Hinsichtlich der wesentlichen Risikoarten „Kreditrisiko“, „Marktrisiko“, „operationelles Risiko“ und „Liquiditätsrisiko“ sowie ihrer Entwicklung innerhalb des dritten Quartals des Jahres 2015 können weitere Details den jeweiligen Abschnitten dieses Risikoberichts entnommen werden, die den spezifischen Risikoarten gewidmet sind. In Bezug auf die weiteren wesentlichen Risikoarten „Geschäftsrisiko“, „Reputationsrisiko“, „Modellrisiko“ und „Compliance-Risiko“ finden sich Informationen zu ihrer Definition, ihrer Identifizierung und ihrem Management in verschiedenen Abschnitten unseres Finanzberichts 2014 (hier sei im Besonderen auf die dezidierten Abschnitte in der „Risikoinventur“ und dem „Rahmenwerk zum Risikomanagement – Wesentliche Risikoarten“ verwiesen).

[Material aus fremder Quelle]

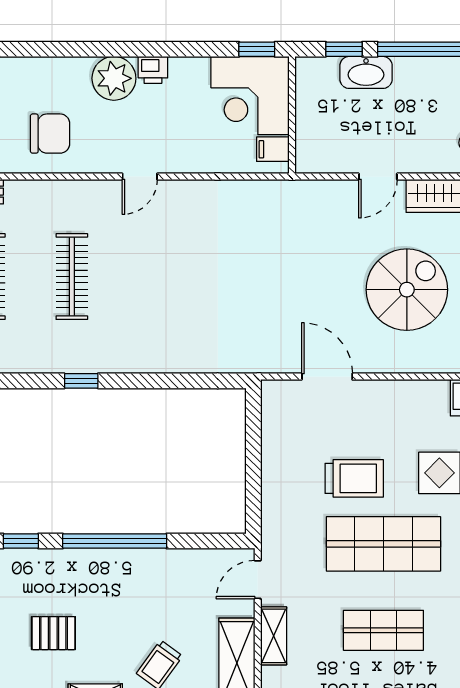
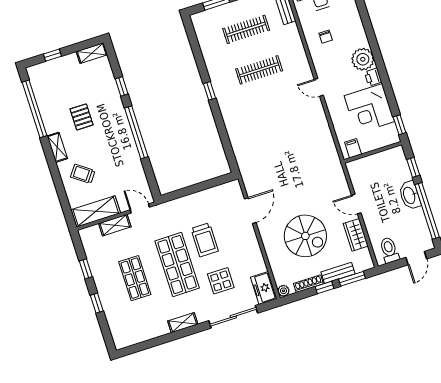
washbasin: (366, 72) -> (410, 195), moved
corner desk: (250, 96) -> (369, 109), moved, turned -90
chair: (50, 134) -> (326, 37), width x0.54, depth x0.54

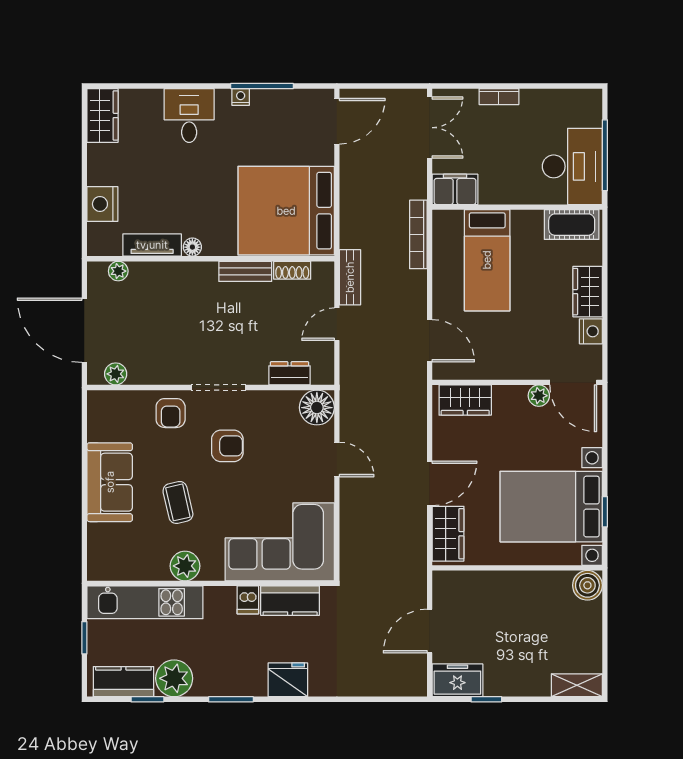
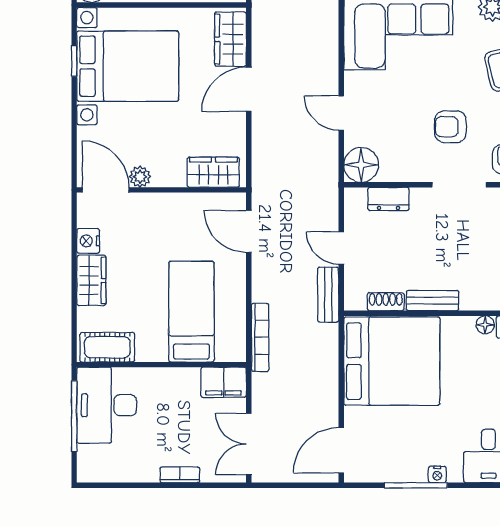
door: (337, 324) -> (341, 248), swing flipped

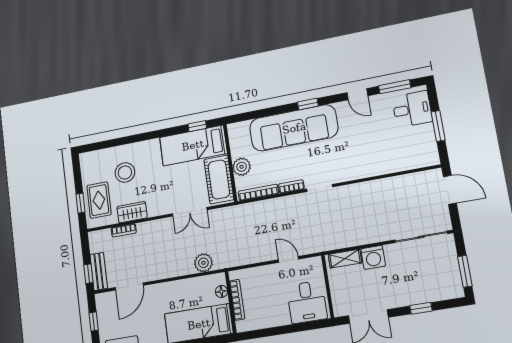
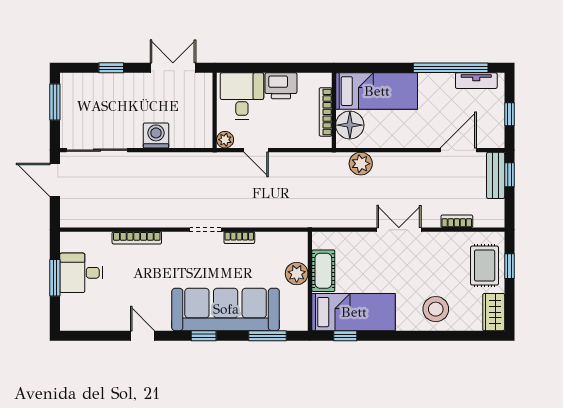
window: (395, 87) -> (268, 336), moved
desk: (412, 109) -> (81, 273), moved
stool: (125, 172) -> (436, 309), moved
cot: (219, 179) -> (323, 271), width x0.73, depth x0.75
door: (450, 190) -> (55, 180), moved
bookcase: (258, 192) -> (137, 238), moved
wardrobe: (132, 212) -> (494, 312), moved, turned 90
double door: (190, 212) -> (399, 230), moved
shelving: (345, 259) -> (189, 140), removed
plant: (315, 264) -> (225, 140), added
floor lamp: (221, 292) -> (350, 125), width x1.89, depth x1.89
printer: (276, 316) -> (281, 86), added

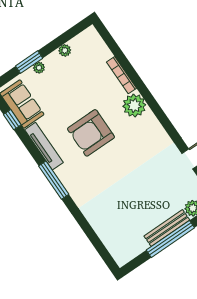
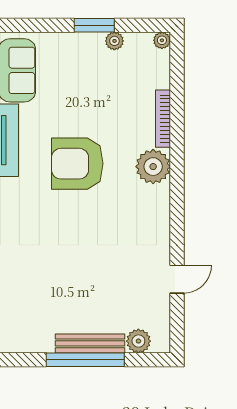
window: (29, 62) -> (94, 25), moved
plant: (39, 68) -> (162, 40), moved

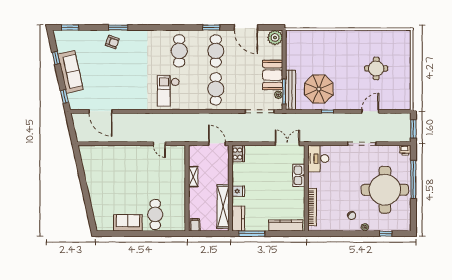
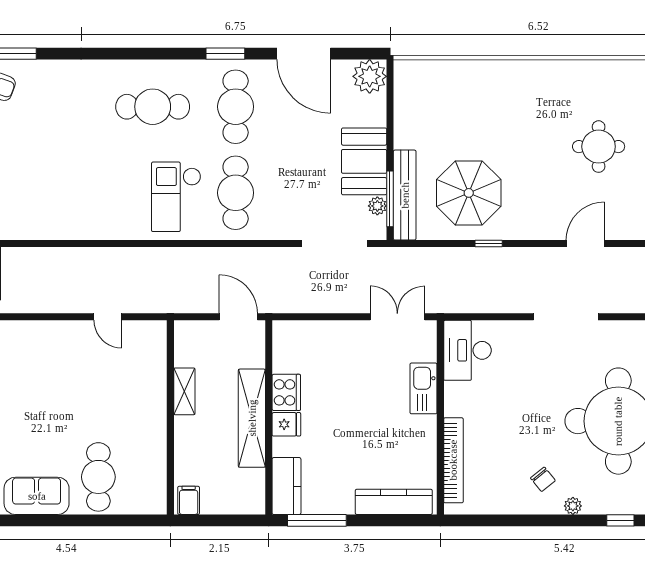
cafe table: (179, 51) -> (153, 107), turned 90
checkout: (168, 91) -> (176, 197), moved
cooker: (238, 154) -> (286, 392), moved
shelving: (223, 206) -> (252, 418), moved

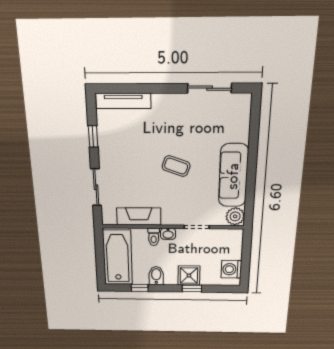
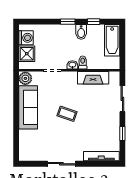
sliding door: (210, 88) -> (61, 164), moved
bathtub: (118, 258) -> (112, 40), width x0.73, depth x0.73
shower: (189, 276) -> (27, 54), moved
window: (192, 288) -> (68, 22), moved

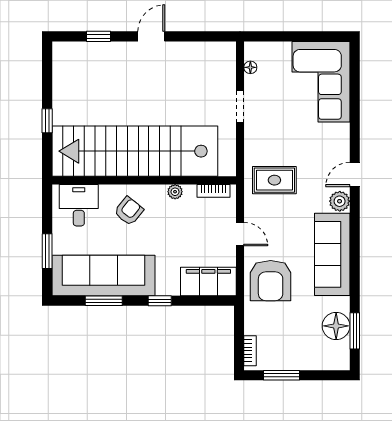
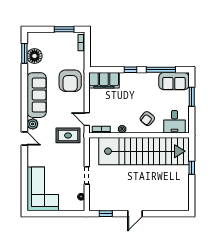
window: (99, 36) -> (106, 214), moved
door: (355, 174) -> (24, 139), hinge flipped
door: (240, 234) -> (87, 119), moved
sofa: (104, 276) -> (174, 81), width x0.54, depth x0.79
armchair: (271, 281) -> (70, 81), turned 180
window: (104, 301) -> (161, 70), width x1.44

Vor kurzem wurden „Regional Reputational Risk Committees“ (RRRCs) als Unter-Komitees des Group Reputational Risk Committee („GRRC“) eingerichtet. Die RRRCs verantworten die Aufsicht, Steuerung und Koordination des Managements von Reputationsrisiken in den jeweiligen Regionen in Vertretung des Vorstands. Darüber hinaus gibt es keine wesentlichen Änderungen bezüglich der Behandlung, des Managements und der Berichterstattung dieser Risikoarten im Vergleich zu den Erläuterungen und Ausführungen, die im Finanzbericht 2014 veröffentlicht wurden. Alle als wesentlich identifizierten Risikoarten werden in unserem internen Kapitaladäquanz-Bewertungsprozess (ICAAP) abgedeckt, der im Abschnitt „Interne Kapitaladäquanz“ dieses Berichts dargestellt wird. Modellierungs- und Bewertungsansätze zur Quantifizierung von Kapital und Kapitalanforderungen sind über alle wesentlichen Risikoarten implementiert. Nicht-Standard-Risikoarten (Reputationsrisiko, Modellrisiko und Compliance-Risiko) sind implizit durch unser Rahmenwerk zum Ökonomischen Kapital abgedeckt, hier primär im operationellen und strategischen Risiko.